Er sah in Gott den Schöpfer, den Allwissenden, den Allmächtigen;
daher gründete er seine Botschaft und Lehre auf drei
Fundamente: „weises Denken“, „weises Reden“
und „weises Wirken“.
Ich sehe Sarathustra a priori als einen Menschen wie alle
anderen Menschen auch. Er wird sich so wie andere Menschen
entwickeln und aus humanistischer Sicht höhere Stufen
des Menschseins erreichen: Sarathustra ist ein gläubiger
Mensch, der an einen einzigen Gott glaubt, an Ahura-Mazda.
Dieser Gott, Ahura-Mazda, hat besondere Eigenschaften, die
ihn von anderen Göttern in vielen Religionen unterscheiden.
Sarathustras Gott kennt keinen „Zorn“. Ahura-Mazda
ist das Symbol der Reinheit und der sich vermehrenden Güte.

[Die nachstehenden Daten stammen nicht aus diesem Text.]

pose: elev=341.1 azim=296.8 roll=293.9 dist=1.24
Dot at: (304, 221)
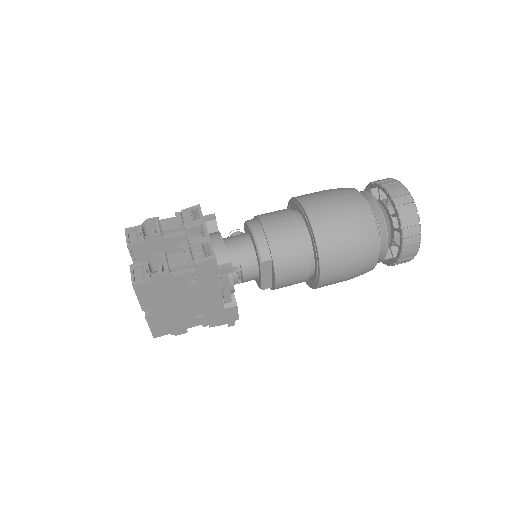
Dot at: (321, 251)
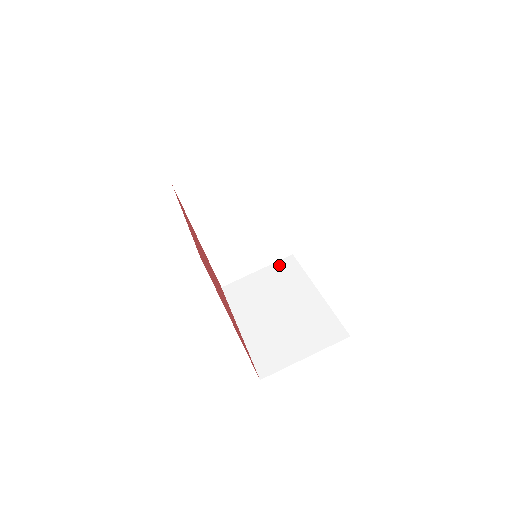
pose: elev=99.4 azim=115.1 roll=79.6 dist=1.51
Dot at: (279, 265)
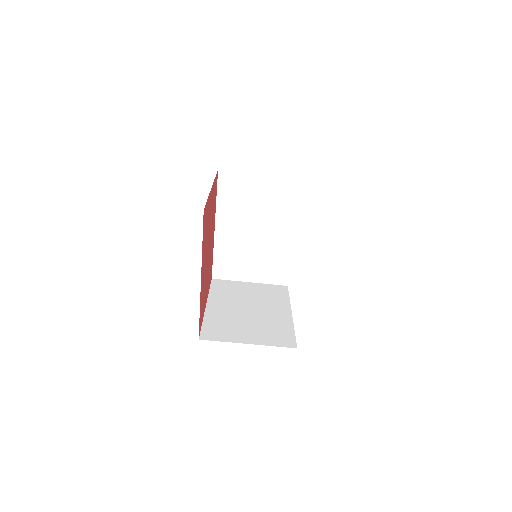
Dot at: (287, 184)
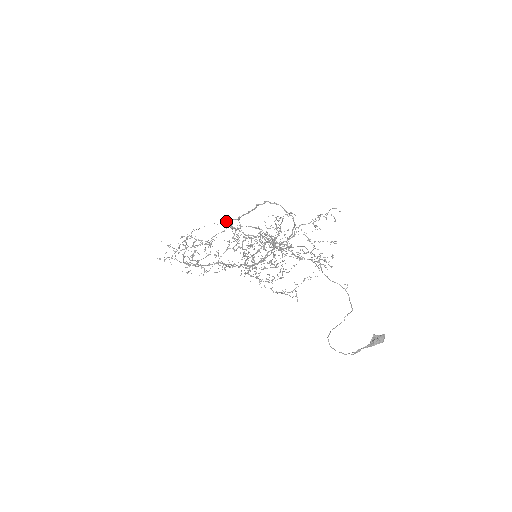
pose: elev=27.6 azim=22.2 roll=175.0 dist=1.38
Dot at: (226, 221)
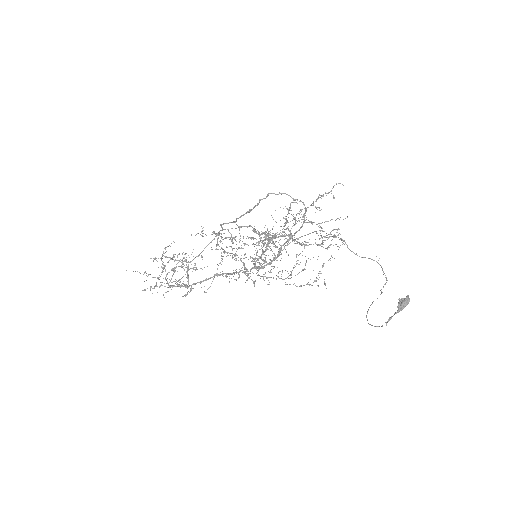
Dot at: occluded
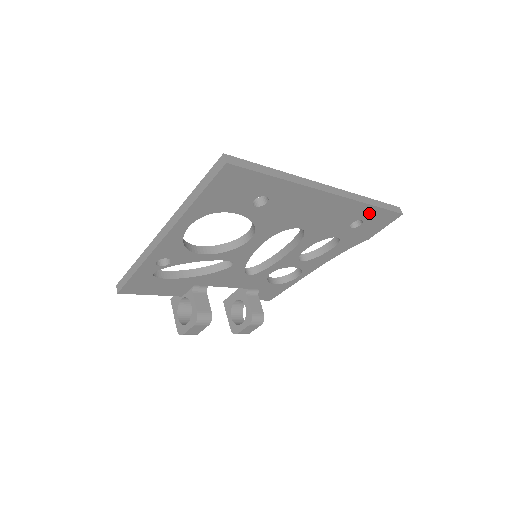
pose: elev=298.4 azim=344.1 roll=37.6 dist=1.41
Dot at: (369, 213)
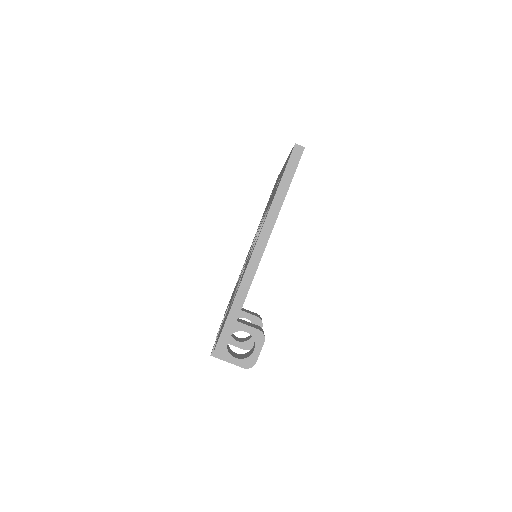
Dot at: occluded
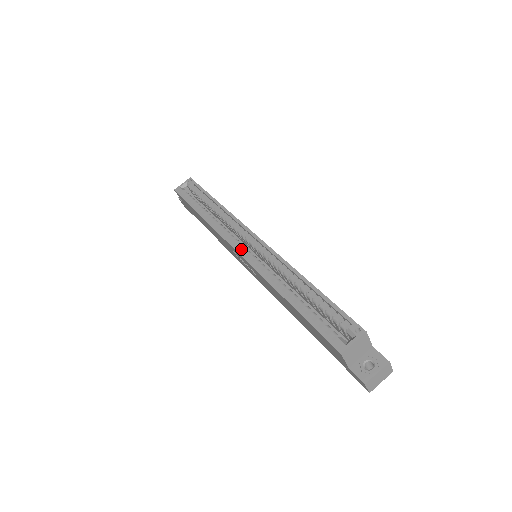
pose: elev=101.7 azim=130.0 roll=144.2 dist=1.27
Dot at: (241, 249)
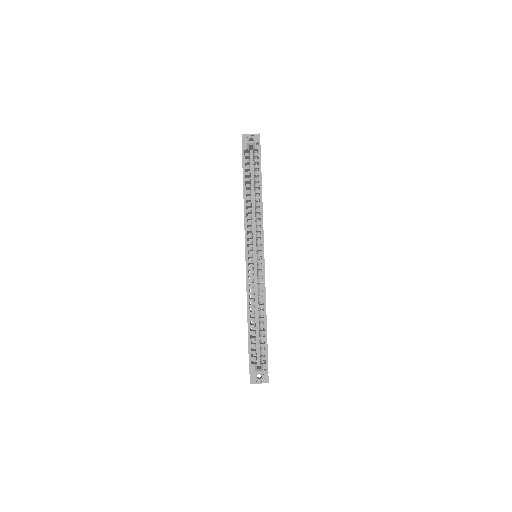
Dot at: (249, 254)
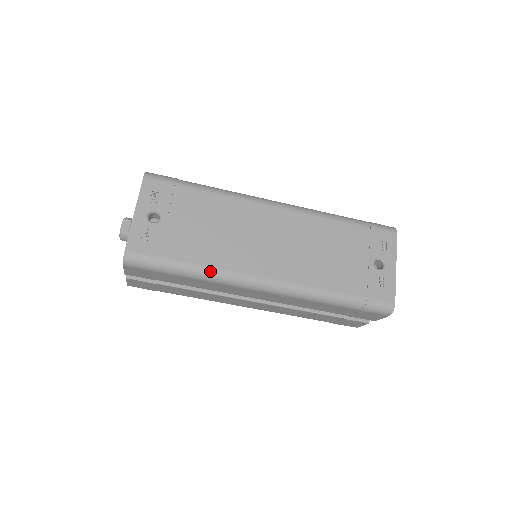
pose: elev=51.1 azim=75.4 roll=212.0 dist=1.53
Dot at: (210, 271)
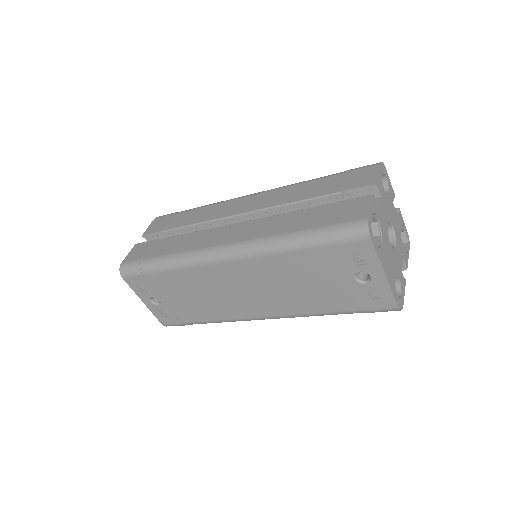
Dot at: (219, 322)
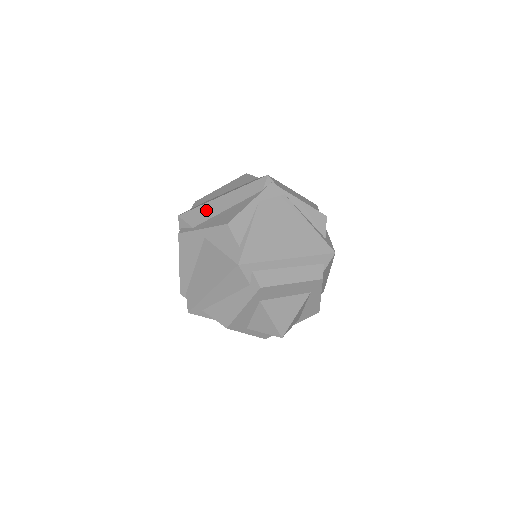
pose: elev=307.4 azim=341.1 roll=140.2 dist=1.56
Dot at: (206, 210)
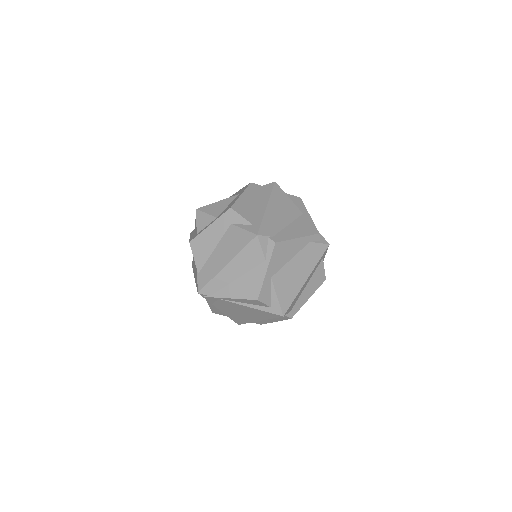
Dot at: occluded
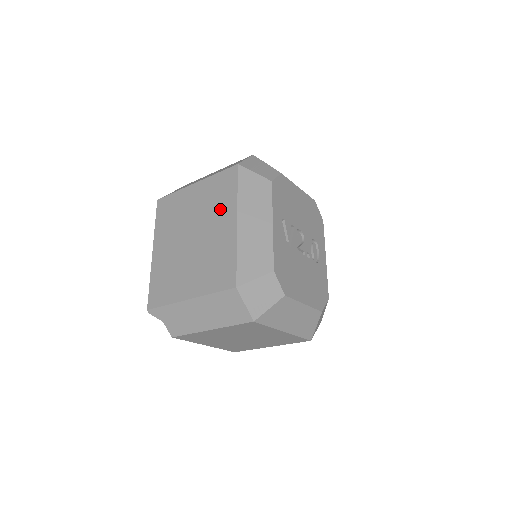
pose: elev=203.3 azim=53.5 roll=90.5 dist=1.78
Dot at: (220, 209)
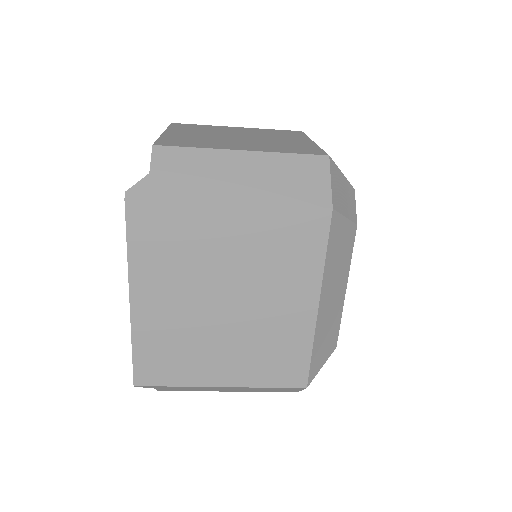
Dot at: (288, 276)
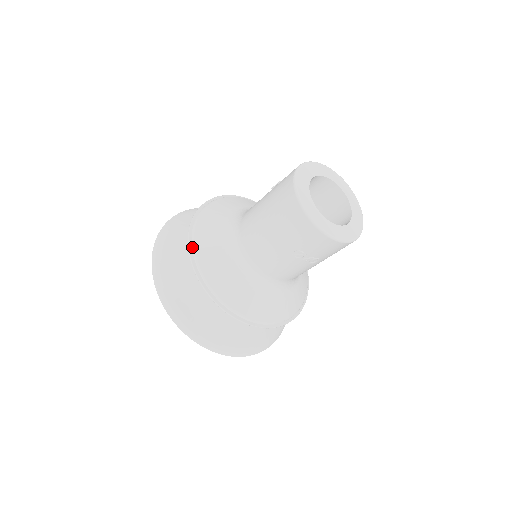
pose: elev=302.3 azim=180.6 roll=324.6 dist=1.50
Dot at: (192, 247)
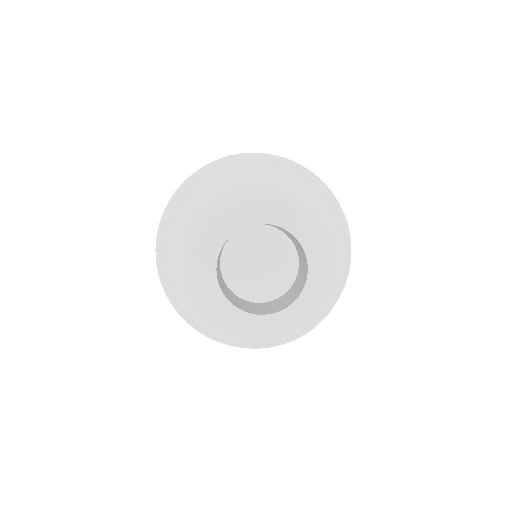
Dot at: (189, 192)
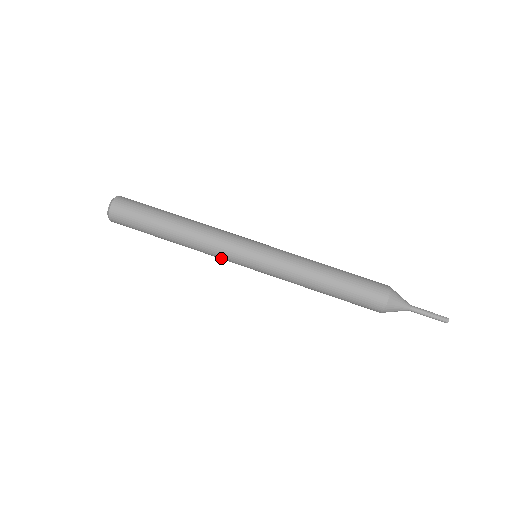
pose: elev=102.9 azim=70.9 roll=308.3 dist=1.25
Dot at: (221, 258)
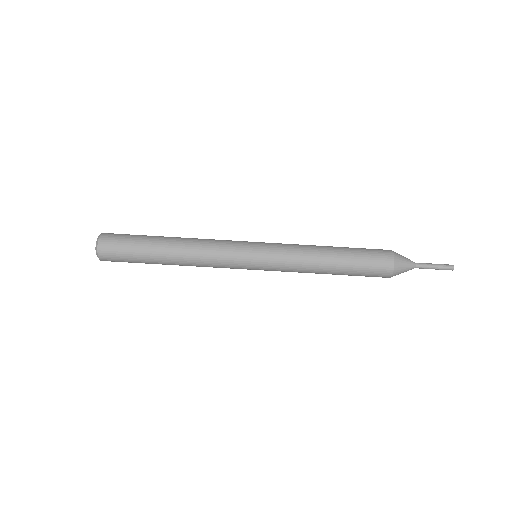
Dot at: (222, 266)
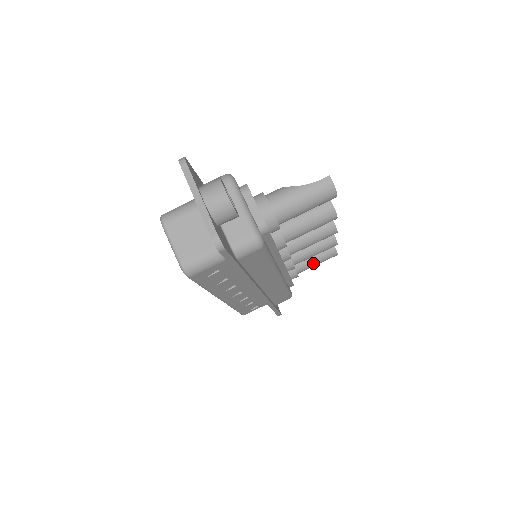
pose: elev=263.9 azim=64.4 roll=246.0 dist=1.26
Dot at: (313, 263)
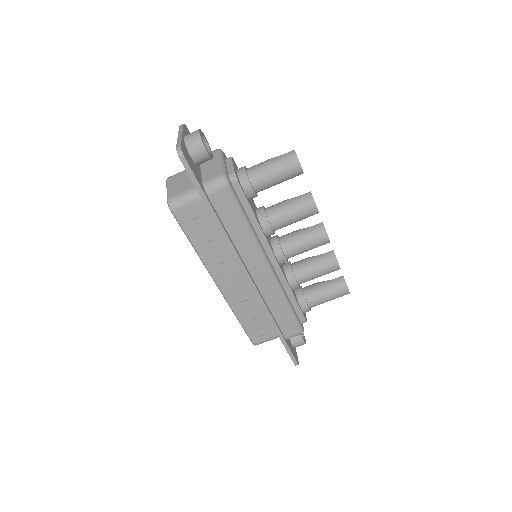
Dot at: (323, 294)
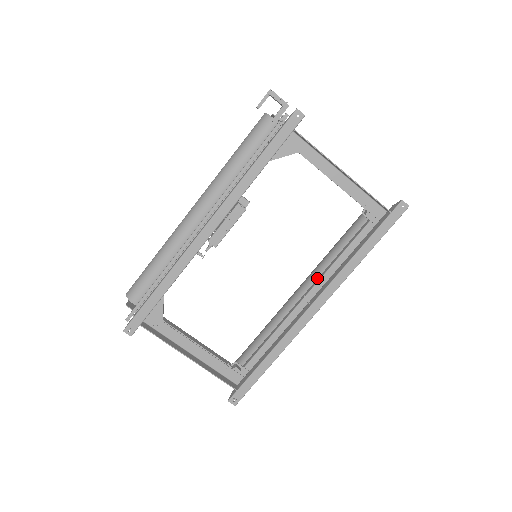
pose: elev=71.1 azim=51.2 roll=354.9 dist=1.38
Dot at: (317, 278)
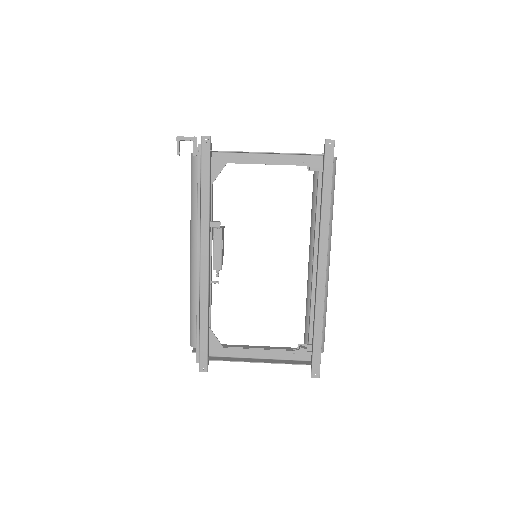
Dot at: occluded
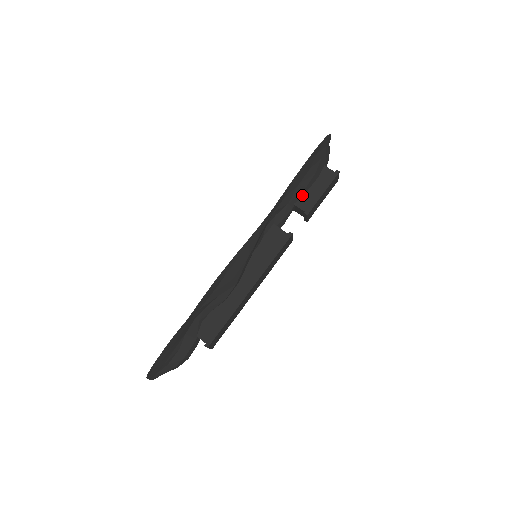
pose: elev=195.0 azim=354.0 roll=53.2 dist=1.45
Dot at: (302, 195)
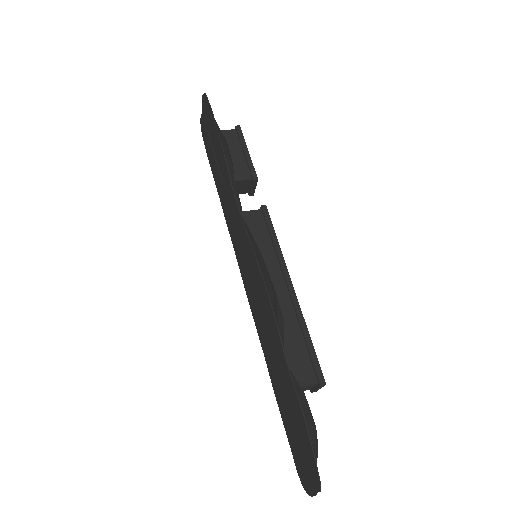
Dot at: (232, 168)
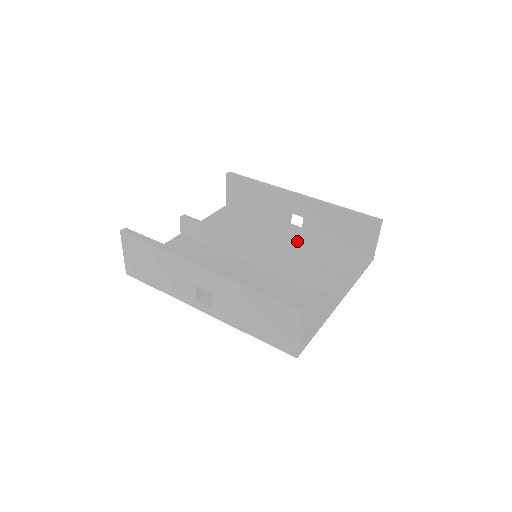
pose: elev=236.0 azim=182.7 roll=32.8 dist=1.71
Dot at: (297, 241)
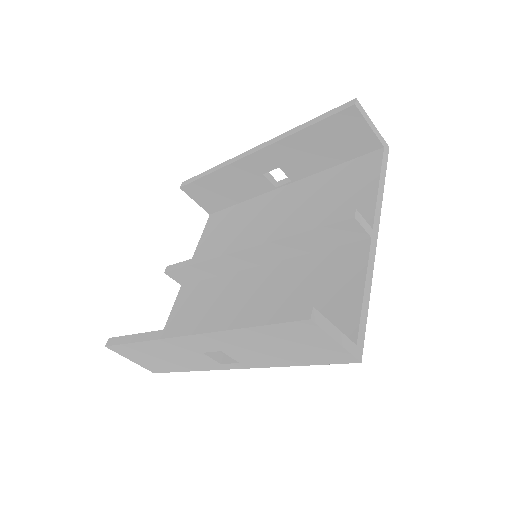
Dot at: (292, 198)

Sarathustra kann sich von diesem Gott Glück und Fröhlichkeit
wünschen und ihn dabei anbeten. Sarathustra will, dass
seine Taten rein und wahrhaftig sind. Um dies zu erreichen,
muss er Weisheit und gute Gedanken sammeln. Hiermit will er
die Seele des Seins erfreuen. Es ist etwas Selbstverständliches,
dass Menschen von Gott Glück und Fröhlichkeit erwarten.
Die
Gatha
Die
„Gatha“ sind die ältesten Lieder und Gedichte,
die in altiranischer Sprache geschrieben sind. Sie enthalten
die Gedanken Sarathustras, den sarathustrischen Lebensweg
und seine Lebensphilosophie. Der Autor dieser lyrischen und
harmonischen Lieder ist der weltbekannte iranische Prophet,
Sozialreformer und Philosoph Sarathustra.
Früher dachten die Altertumsforscher und Iranisten, dass
die „Gatha“ der erste Teil Avestas (Heiliges Buch
der Sarathustrier) darstellen. Die restlichen Teile des Avestas
sollen Schriften wie „Yaschta“, „Vandidad“
und „Vispard“ sein. Man kann getrost davon ausgehen,
dass die „Gatha“ allein das eigentliche Heilige
Buch der Sarathustrier sind und hier gesichert ist, dass alle
Lieder von ihm selbst stammen.
Die anderen oben genannten Bücher stammen entweder aus
vorsarathustrischer oder nachsarathustrischer Zeit.
Die Sprache der „Gatha“ zeigt klar und deutlich,
dass sie mindestens mehrere hundert Jahre älter ist als
die übrigen oben genannten Schriften. Man geht heute
davon aus, dass alle sarathustrischen Schriften außer
den „Gatha“ nicht von Sarathustra selbst stammen,
sondern später durch sarathustrische Geistliche niedergeschrieben
wurden und dazugekommen sind. Das Anliegen Sarathustras ist
klar, knapp und ehrlich in den „Gatha“ veröffentlicht
und steht manchmal sogar im Widerspruch zu späteren Schriften
wie z. B. Vandidad. Sarathustra ist ein psychologisch versierter
Sozialreformer, ein begeisterter Kämpfer gegen Gewalt
und Unrecht, ein militanter Liberaler und kein selbstgerechter
gewöhnlicher fundamentalistischer Vollheiliger mit größerer
Ähnlichkeit zu irgendwelchen Göttern als zu den
Menschen. Sarathustra ist ein reformistischer Mensch ohne
Gesetzbuch in der Hand, während er in der anderen Hand
ein scharfes Schwert trägt. Sarathustra ist kein Gesetzgeber.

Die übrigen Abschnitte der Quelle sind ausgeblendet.